● **Available data**:
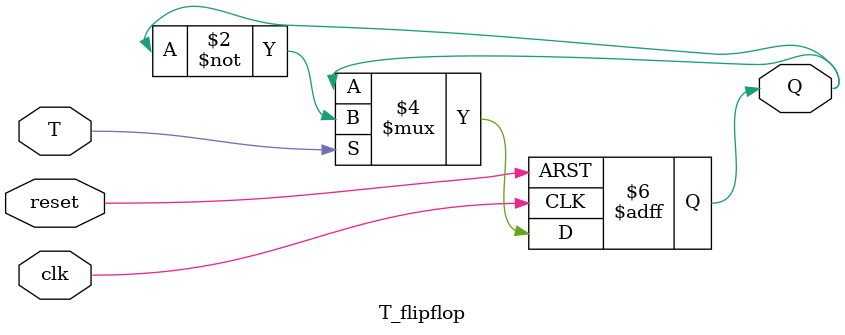
<source format=v>
`timescale 1ns / 1ps

module T_flipflop(
    input clk,
    input reset,     
    input T,
    output reg Q
    );

always @(posedge clk or posedge reset)
begin
    if (reset)
        Q <= 1'b0;
    else if (T)
        Q <= ~Q;    
    else
        Q <= Q;       
end

endmodule


</source>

● **To do**: Output every record above word for word, omitting any pictures they contain.

● **Response area**:
<source format=v>
`timescale 1ns / 1ps

module T_flipflop(
    input clk,
    input reset,     
    input T,
    output reg Q
    );

always @(posedge clk or posedge reset)
begin
    if (reset)
        Q <= 1'b0;
    else if (T)
        Q <= ~Q;    
    else
        Q <= Q;       
end

endmodule


</source>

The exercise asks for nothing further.